Matt Taibi of Rolling Stone in his own post Too Big to Jail and then on the Bill Moyers Show:
:Well, the HSBC settlement was a really shocking kind of new low in the history of the too big to fail issue. HSBC was a serial offender on the money laundering score. They had been twice given formal cease and desist orders by the government. One dating back as far as 2003, another one in 2010 for inadequately policing the accounts in their system. They laundered over $800 million for cartels in Colombia.
Drug cartels in Colombia and Mexico. They laundered money for terrorist connected banks in the Middle East. Russian gangsters. Literally, you know, I talked to one prosecutor who’s, like, “They broke basically every law in the book and they did business with every kind of criminal you can possibly imagine. And they got a complete and total walk.” I mean, they had to pay a fine[$1.9B]
It’s a lot of money. But it’s five weeks of revenue for the bank, to put that in perspective. And no individual had to suffer any consequences at all. There were no criminal charges no individual fines, which was incredible. Incredible.
But Felix Salmon at Reuters urges caution when prosecuting the banksters. Here is the classic delineation of too big to prosecute.
Justice, then, needs to ask itself what exactly it’s trying to achieve with these criminal admissions. In principle, I’m all in favor of holding criminal organizations to account for their actions. But only if doing so does more good than harm
Columbia Journalism Review summarizes the state of affairs in January of this year.
We’d be remiss to not flag Frontline’s outstanding investigation into the shameful failure of the Obama administration to pursue, much less prosecute, Wall Street for financial crisis fraud.
Frontline’s Martin Smith just nails Breuer, and by extension, his boss Eric Holder and Obama for their baffling failure to indict anyone on Wall Street for financial crisis fraud.
It’s hard to remember now, but there was a point when it seemed likely that financial-crisis prosecutions would make the S&L scandal look minor. Recall back in March 2009 when The New York Times reported that “Spurred by rising public anger, federal and state investigators are preparing for a surge of prosecutions of financial fraud.”

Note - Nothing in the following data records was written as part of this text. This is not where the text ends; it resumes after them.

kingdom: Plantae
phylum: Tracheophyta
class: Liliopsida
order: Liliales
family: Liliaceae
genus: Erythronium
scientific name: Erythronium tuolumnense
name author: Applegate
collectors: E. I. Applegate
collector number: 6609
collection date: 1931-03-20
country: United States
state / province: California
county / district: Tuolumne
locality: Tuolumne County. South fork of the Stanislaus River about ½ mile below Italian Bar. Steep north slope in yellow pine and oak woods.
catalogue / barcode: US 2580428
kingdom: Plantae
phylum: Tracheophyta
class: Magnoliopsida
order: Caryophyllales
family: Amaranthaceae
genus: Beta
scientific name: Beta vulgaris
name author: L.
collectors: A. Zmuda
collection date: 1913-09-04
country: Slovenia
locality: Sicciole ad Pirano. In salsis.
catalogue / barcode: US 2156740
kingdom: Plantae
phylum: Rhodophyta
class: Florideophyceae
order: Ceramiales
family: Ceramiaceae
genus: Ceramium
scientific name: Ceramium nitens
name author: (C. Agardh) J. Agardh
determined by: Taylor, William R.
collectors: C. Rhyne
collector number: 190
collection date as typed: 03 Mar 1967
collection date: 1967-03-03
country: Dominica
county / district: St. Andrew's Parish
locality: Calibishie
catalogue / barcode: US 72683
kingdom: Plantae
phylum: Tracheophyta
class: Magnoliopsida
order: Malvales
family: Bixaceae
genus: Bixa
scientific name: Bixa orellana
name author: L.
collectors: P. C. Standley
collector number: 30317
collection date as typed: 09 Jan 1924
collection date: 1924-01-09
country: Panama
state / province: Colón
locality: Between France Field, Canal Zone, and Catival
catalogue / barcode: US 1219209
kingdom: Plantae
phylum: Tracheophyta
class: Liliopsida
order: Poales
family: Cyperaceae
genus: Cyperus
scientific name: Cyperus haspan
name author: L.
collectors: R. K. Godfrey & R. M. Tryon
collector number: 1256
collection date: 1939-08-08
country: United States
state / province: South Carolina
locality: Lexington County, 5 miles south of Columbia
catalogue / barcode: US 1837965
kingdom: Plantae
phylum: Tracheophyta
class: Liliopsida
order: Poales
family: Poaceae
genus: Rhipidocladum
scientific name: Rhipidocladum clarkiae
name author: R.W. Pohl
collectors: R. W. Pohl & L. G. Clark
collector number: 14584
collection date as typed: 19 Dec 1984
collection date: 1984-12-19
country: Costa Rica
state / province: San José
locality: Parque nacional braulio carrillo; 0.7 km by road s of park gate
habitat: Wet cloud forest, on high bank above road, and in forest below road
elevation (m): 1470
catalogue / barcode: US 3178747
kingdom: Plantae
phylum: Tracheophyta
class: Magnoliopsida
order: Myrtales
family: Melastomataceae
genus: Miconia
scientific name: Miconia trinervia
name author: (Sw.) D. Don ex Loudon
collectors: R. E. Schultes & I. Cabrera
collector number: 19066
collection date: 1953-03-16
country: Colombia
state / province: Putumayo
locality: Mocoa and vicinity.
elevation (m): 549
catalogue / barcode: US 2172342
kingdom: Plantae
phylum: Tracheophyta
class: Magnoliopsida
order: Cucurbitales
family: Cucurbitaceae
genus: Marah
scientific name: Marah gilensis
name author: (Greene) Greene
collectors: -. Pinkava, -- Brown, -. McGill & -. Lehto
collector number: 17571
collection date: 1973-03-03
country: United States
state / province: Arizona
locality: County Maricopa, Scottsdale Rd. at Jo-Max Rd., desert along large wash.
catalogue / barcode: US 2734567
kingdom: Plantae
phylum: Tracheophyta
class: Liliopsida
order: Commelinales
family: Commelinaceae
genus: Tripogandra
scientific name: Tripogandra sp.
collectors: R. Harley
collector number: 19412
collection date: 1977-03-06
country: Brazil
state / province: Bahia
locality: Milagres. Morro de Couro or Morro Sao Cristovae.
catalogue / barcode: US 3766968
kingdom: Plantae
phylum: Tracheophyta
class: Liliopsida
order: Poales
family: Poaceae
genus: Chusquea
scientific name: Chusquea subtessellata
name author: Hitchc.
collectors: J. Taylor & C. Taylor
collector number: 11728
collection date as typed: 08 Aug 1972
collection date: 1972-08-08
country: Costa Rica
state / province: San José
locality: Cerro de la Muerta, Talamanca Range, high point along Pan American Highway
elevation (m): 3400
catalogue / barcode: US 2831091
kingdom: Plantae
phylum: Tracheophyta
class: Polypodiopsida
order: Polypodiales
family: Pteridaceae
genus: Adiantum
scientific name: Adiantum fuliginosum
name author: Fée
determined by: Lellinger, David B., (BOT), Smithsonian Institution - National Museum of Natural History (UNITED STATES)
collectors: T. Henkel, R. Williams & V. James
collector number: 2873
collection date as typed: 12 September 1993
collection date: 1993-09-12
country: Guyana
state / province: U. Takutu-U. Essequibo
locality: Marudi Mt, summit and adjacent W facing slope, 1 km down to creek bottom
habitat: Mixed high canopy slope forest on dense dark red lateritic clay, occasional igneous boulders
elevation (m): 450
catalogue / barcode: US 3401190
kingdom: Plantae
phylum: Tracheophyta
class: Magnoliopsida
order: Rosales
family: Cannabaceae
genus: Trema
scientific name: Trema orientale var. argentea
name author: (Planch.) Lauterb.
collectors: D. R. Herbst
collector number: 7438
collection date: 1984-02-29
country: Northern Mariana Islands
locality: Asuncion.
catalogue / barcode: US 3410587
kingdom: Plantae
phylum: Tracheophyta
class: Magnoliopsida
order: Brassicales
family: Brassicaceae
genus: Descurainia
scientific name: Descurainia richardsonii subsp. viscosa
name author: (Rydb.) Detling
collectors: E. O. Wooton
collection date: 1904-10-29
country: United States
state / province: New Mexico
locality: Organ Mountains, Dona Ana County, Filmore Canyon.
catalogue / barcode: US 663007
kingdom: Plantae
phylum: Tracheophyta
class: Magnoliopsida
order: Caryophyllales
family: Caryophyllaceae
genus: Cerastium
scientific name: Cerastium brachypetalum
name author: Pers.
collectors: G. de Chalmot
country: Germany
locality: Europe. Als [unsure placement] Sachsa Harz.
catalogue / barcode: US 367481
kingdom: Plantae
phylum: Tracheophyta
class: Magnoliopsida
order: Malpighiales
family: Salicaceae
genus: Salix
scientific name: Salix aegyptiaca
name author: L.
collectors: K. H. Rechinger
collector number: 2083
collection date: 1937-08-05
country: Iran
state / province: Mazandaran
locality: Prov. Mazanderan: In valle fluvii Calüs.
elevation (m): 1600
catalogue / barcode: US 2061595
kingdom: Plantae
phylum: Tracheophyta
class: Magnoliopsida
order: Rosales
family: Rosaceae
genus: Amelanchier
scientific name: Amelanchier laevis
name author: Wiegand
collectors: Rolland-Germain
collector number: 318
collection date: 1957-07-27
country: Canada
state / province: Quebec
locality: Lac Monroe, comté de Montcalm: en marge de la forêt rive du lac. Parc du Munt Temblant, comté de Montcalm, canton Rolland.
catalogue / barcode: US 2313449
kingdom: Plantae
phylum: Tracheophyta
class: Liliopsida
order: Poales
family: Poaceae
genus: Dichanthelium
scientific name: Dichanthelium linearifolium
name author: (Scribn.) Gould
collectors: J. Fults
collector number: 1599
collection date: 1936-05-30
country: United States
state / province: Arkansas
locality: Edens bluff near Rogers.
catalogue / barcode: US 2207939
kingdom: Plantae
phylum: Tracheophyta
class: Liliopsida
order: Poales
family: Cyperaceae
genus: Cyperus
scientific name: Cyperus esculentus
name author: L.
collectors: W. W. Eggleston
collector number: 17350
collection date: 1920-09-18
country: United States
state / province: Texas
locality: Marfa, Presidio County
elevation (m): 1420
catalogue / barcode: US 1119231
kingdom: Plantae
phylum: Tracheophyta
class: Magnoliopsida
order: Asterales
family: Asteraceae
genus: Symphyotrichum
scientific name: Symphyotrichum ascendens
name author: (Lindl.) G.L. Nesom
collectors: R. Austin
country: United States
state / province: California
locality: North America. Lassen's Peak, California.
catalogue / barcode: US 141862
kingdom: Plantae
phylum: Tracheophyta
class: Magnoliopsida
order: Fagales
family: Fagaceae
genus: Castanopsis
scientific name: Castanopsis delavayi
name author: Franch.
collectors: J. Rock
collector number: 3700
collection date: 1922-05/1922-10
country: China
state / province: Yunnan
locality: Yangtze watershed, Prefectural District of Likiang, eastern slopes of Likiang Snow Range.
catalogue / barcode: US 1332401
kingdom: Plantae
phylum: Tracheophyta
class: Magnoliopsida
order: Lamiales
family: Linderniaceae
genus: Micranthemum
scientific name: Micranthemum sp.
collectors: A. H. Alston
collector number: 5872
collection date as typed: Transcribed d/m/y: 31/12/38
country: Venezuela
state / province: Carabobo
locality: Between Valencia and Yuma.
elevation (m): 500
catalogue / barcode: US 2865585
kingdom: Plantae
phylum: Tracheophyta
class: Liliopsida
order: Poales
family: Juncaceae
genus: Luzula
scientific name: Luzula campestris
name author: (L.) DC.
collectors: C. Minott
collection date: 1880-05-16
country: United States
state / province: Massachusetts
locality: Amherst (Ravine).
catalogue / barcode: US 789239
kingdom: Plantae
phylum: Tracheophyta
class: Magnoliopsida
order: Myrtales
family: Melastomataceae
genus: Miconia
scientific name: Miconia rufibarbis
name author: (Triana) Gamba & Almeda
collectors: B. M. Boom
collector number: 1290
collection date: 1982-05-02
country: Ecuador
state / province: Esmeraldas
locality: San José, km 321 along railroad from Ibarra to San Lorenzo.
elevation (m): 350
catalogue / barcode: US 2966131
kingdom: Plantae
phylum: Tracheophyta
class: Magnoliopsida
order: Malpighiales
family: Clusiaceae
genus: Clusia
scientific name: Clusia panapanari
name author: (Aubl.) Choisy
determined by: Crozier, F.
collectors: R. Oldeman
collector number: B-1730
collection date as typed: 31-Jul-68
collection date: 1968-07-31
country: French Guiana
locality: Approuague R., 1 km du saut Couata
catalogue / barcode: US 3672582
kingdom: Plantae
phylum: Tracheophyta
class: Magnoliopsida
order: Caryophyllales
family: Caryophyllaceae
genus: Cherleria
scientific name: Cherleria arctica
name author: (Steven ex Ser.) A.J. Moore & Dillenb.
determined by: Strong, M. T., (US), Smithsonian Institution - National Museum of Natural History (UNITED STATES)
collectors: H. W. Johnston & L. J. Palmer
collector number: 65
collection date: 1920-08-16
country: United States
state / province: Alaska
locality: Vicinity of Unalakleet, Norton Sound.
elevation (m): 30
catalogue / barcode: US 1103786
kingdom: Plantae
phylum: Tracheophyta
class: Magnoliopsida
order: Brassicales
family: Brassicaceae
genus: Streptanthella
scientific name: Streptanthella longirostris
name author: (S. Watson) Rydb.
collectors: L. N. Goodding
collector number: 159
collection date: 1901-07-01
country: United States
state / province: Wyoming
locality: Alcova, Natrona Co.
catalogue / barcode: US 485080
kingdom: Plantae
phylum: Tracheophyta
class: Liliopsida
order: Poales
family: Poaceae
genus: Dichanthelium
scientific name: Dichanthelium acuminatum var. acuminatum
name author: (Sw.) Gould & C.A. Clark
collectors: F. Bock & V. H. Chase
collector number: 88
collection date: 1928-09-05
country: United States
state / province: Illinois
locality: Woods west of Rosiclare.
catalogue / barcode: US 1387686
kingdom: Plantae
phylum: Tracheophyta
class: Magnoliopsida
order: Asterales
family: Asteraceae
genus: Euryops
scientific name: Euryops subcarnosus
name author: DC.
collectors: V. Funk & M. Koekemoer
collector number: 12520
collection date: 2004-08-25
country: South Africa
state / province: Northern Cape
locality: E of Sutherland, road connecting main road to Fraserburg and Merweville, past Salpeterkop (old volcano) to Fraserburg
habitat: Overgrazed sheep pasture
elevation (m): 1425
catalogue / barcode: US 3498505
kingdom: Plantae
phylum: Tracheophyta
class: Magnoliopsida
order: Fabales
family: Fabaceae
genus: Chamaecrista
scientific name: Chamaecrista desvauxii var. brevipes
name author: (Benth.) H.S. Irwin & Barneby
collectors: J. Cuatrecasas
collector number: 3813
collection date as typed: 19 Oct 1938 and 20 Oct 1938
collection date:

Within a year and a half of that story, even Andrew Ross Sorkin was sneering at Holder and the DOJ about the lack of prosecutions.
Since then, no Wall Street executive has been indicted or prosecuted for the crisis.
Ye Editor would add the following based on Felix Salmon argument that many financial institutions and their Boards and other top executives by implication are too big to criminally prosecute. Simon Johnson would also add too big to manage successfully. Does not this add up to 3 strikes against the big banks and other monopoly financial institutions:
1) too big to fail means taxpayers pickup the “no-failure” tab costing $tillions;
2) too big to criminally prosecute means that tier financail executives are immune f to the rule of law;
3) too big to handle/manage means the risk of another finacial debacle is a lot higher than anyone on either side of the Congressional aisle cares to admit.
So don’t these conditions state the case clearly for splitting up the big banks and financial companies as was done with the oil companies at the turn of the twentioeth century?